On Monday night I was in the room with a teacher lying protectively on the bodies of her students as the bullets tore through them. I created a space of separation from the terror, doing my best to protect them from the spiritual sickness that had infected the gunman.

I bought Kaur’s “Essentials” on Tuesday, and have been playing its healing lyrics into the space of that sorrow for the last twenty-four hours. Last night, as I laid in bed listening again to “Ong Namo”, I found myself again in the presence of one of their mothers. “Long Time Sun” filled us with images of light. I opened my heart to the heavens, and the energy that had been prepared on Sunday settled on us. Using the pattern of her feeling, it raced outwards seeking the myriad spirits that had lost a child to violence.
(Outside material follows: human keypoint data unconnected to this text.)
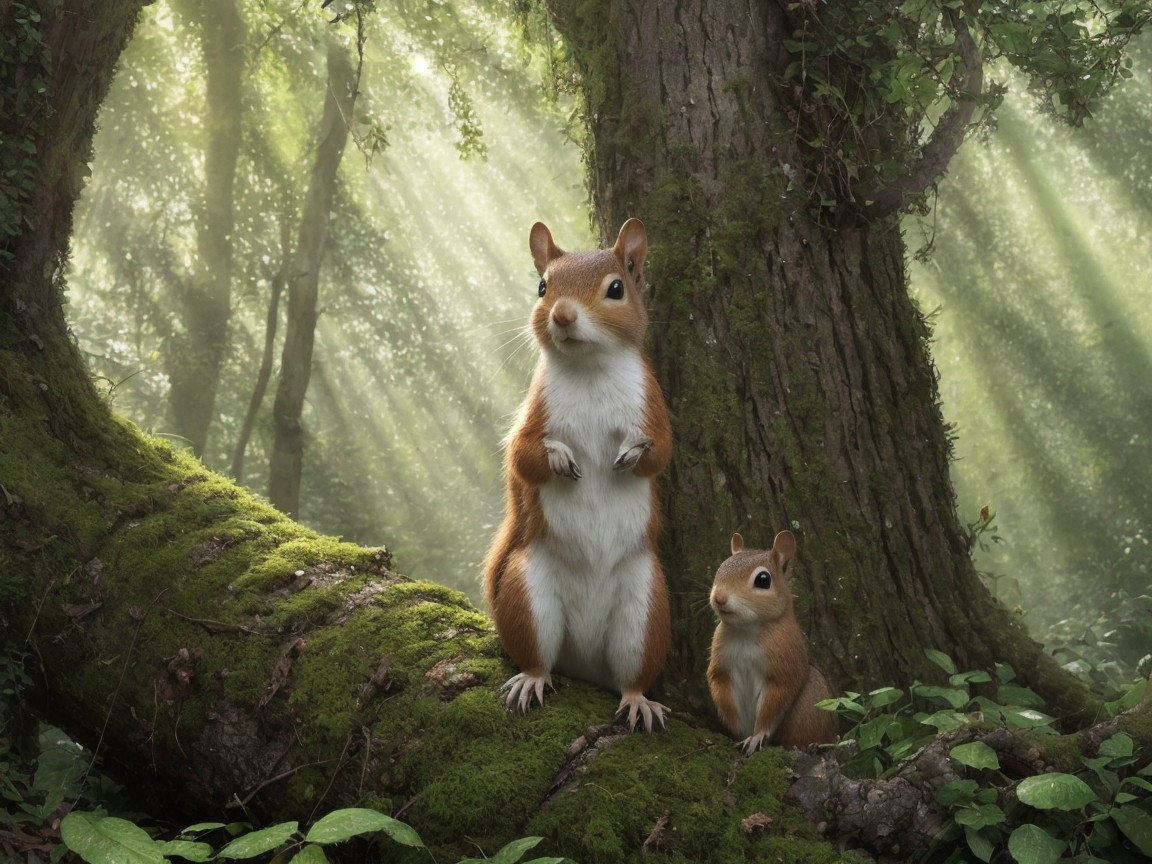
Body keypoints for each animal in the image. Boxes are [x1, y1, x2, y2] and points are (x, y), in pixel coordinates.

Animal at [482, 218, 673, 732]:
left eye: (616, 288)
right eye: (543, 287)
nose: (563, 316)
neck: (589, 369)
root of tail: (586, 663)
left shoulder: (653, 408)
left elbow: (661, 454)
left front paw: (632, 454)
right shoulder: (535, 414)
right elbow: (523, 457)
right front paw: (558, 459)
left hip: (645, 609)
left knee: (632, 673)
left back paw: (638, 700)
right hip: (528, 591)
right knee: (537, 657)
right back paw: (532, 679)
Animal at [706, 530, 837, 753]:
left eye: (763, 579)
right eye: (721, 568)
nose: (719, 598)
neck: (746, 631)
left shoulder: (782, 664)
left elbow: (773, 703)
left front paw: (757, 736)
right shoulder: (722, 664)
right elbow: (721, 688)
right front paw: (738, 731)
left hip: (811, 705)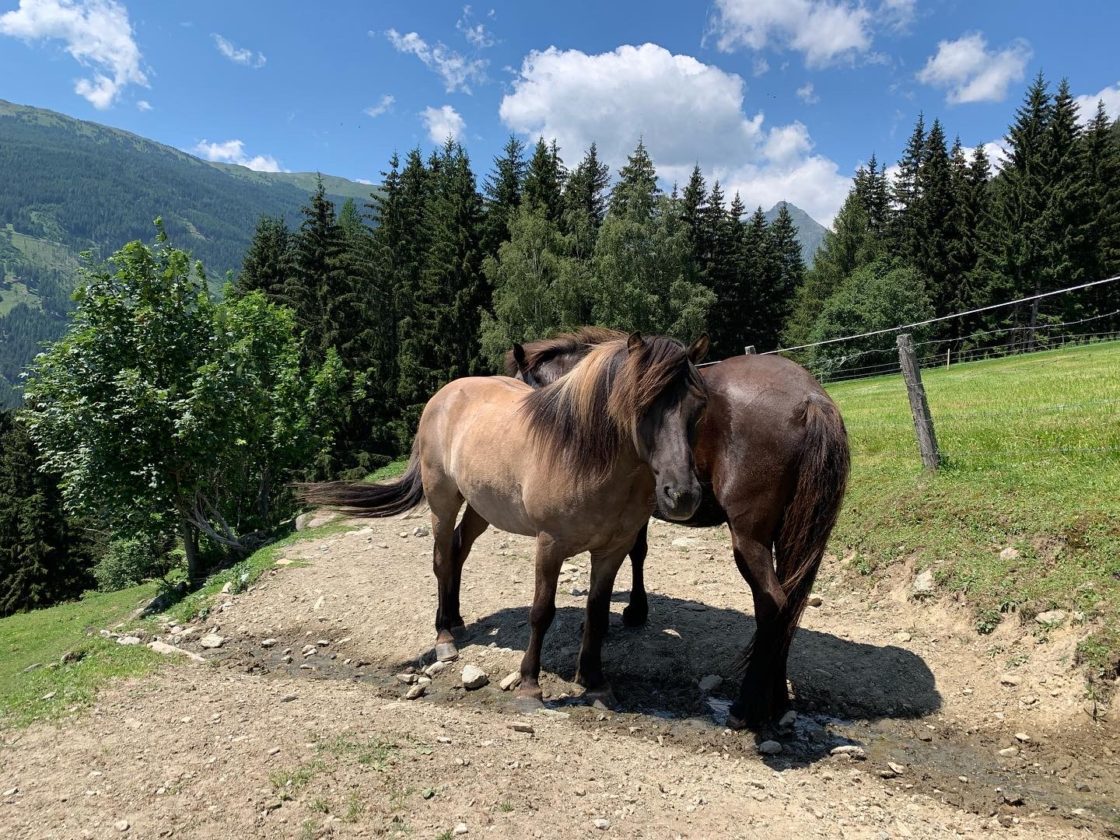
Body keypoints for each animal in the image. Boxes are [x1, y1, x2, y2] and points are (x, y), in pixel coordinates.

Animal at [304, 333, 707, 712]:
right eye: (642, 404)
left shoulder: (613, 550)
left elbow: (597, 613)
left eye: (699, 406)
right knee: (441, 560)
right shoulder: (550, 545)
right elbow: (541, 613)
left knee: (458, 551)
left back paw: (455, 620)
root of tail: (443, 396)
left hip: (481, 509)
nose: (682, 495)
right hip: (442, 503)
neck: (584, 457)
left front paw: (595, 681)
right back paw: (444, 638)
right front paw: (530, 685)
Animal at [508, 329, 846, 730]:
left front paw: (631, 612)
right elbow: (638, 553)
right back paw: (777, 701)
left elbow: (634, 555)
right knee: (790, 604)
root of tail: (809, 398)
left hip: (749, 541)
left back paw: (746, 706)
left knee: (772, 605)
Her son came to her, and held her heart in his hands. Witnessing her sorrow, he wordlessly honored her love, and resolved to organize spiritual resources to wash away the evil that had devastated her. I offered my recognition of the honor due to the mother that had nurtured such a spirit.

It hurts. It hurts yet. But there are some wounds that can only be healed by taking them into us.

Bad things happen to good people because their light is needed in the darkness. Shine brightly, spirits of New Town.